Ларивон часто водит его в ближайшую берёзовую рощу, раскинутую по двум скатам оврага. Будто для Вани расчищена она, будто для него устроены в ней концерты разноголосных птичек, для него по дну зелёного оврага проведена целая дорожка незабудок и везде рассыпано столько разнородных цветов, красивых, пахучих. И куда только пестун не водил своего питомца по окрестностям, по каким рощам они не бродили! Но "умысел другой тут был". Ларивон был страстный соловьиный охотник. Он ловил, покупал, брал в учение и продавал соловьёв. Не только что в комнате его все стены обвешаны клетками едва не до полу, но и в зале, в гостиной висят их по две, по три. Как скоро Ларивону было свободно (он в доме исполнял должности дядьки, слуги, иногда и приказчика), сейчас принимался он за свои лекции. Начинались они тем, что профессор брал вилку и ножик и шурканьем одной на другом поднимал пернатых к пению. Потом высвистывал колена на разный лад, так что вы не могли разобрать, губы ли его пели или соловей. Это был настоящий орган. Иногда, забывшись на самых нежных или горячих переливах, он закрывал глаза, как настоящий соловей, когда восходит до пафоса своего пения, - и с замирающим свистом, изнеможённый, опускался на стул. Не подумайте, чтобы одна корысть питала в нём эти занятия; нет, это была истинная страсть - он был охотник. И вот ради каких побуждений таскал он своего питомца по всем кустарникам и рощам, которые были в окрестностях. Случалось им увлечься так далеко, что малютка приходил домой без ног или пестун на руках своих приносил его спящего, иногда в венке из ландышей, перевитых кукушкиными слёзками и васильками. Поэтому-то Ваня рано стал любить природу, рано стал сочувствовать красотам её. Никогда не отговаривался он от этих прогулок, как бы ни утомительны они были для него.

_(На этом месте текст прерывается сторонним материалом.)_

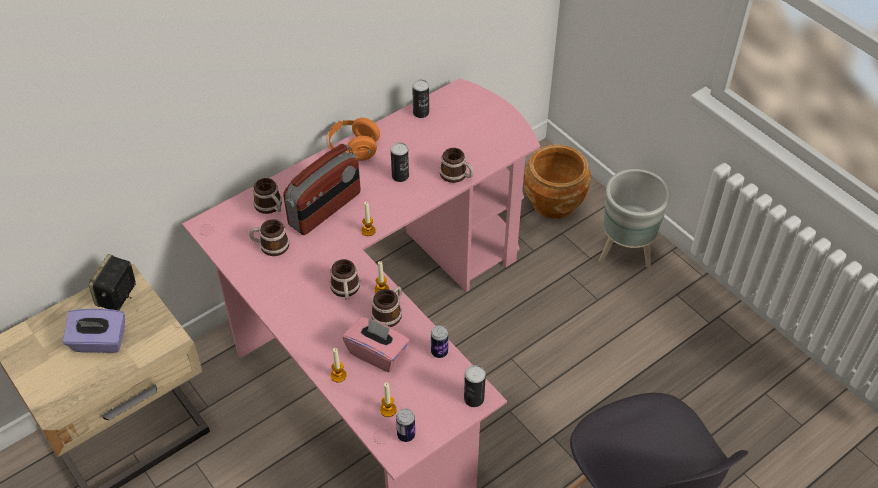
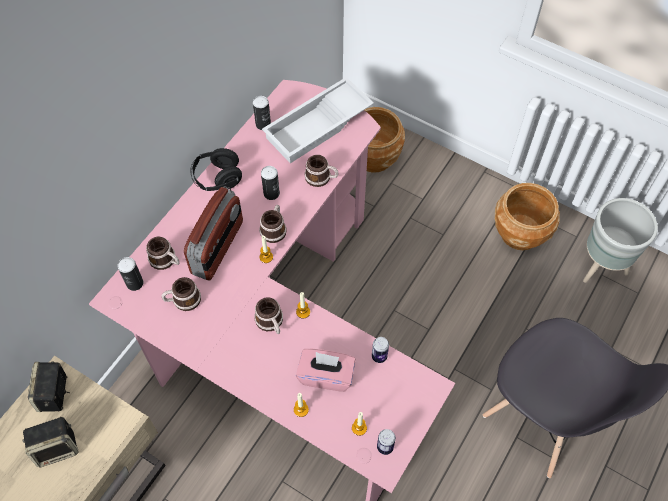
camera: 20 degrees left, 10 degrees up
purple tissue box [63,308,125,353] -> speaker [23,417,79,467]
orange headphones [326,118,380,161] -> black headphones [190,148,242,191]
mug [371,286,402,327] -> mug moved to [259,205,286,243]
can [464,365,486,407] -> can moved to [118,257,143,291]
grey planter [599,169,670,268] -> grey planter moved to [583,198,658,283]
none -> white tray [262,77,374,163]
none -> brown planter [495,183,560,250]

В доме все любили и уважали Ларивона, не выключая и самих родителей Вани, которого отдали, казалось, на безотчётное его попечение. Надо сказать, что и дядька не употреблял во зло доверия своих господ - как называл и почитал их, потому что был приписан к заводу, принадлежащему Пшеницыным. Воспитанник не видал от него сердитого толчка, не только розги (которая, правда, ни от кого никогда не была на малютке); никогда бранное слово не вырывалось из уст воспитателя, а если нужно было сделать выговор, так это делалось во имя стыда. "Эх! Как вам не стыдно, Иван Максимович, - говаривал он в минуты крайней необходимости, когда видел непростительную шалость своего питомца, - этого и бурлак не сделает". За резвость и не думали взыскивать; дядька находил её приличною мальчику. "Любо смотреть, - говаривал тот же природный наставник, - любо смотреть на молодого коня, когда его выпустят погулять. Шея его словно лебединая, грива встала крылом, ноздри огнём горят, из-под ног мечет он искры и землю - вольный конь летит с вольным ветром взапуски. А свинья только что роется в своей поганой луже да спит в ней, зарывшись в грязи; за то свиньёю и прозвали". Слово стыдно так запечатлелось на душе малютки, что он и во всех возрастах, во всех случаях жизни чтил его свято, как одну из заповедей Господних. Первому лепету молитвы няня выучила ребёнка, но молиться с благоговением - Создателю Господу Богу - внушал ему дядька, который сам всегда так молился, иногда со слезами на глазах. Ларивон любил очень странников-богомольцев и слушал с упоением простосердечной души беседы их о житии святых и мучеников.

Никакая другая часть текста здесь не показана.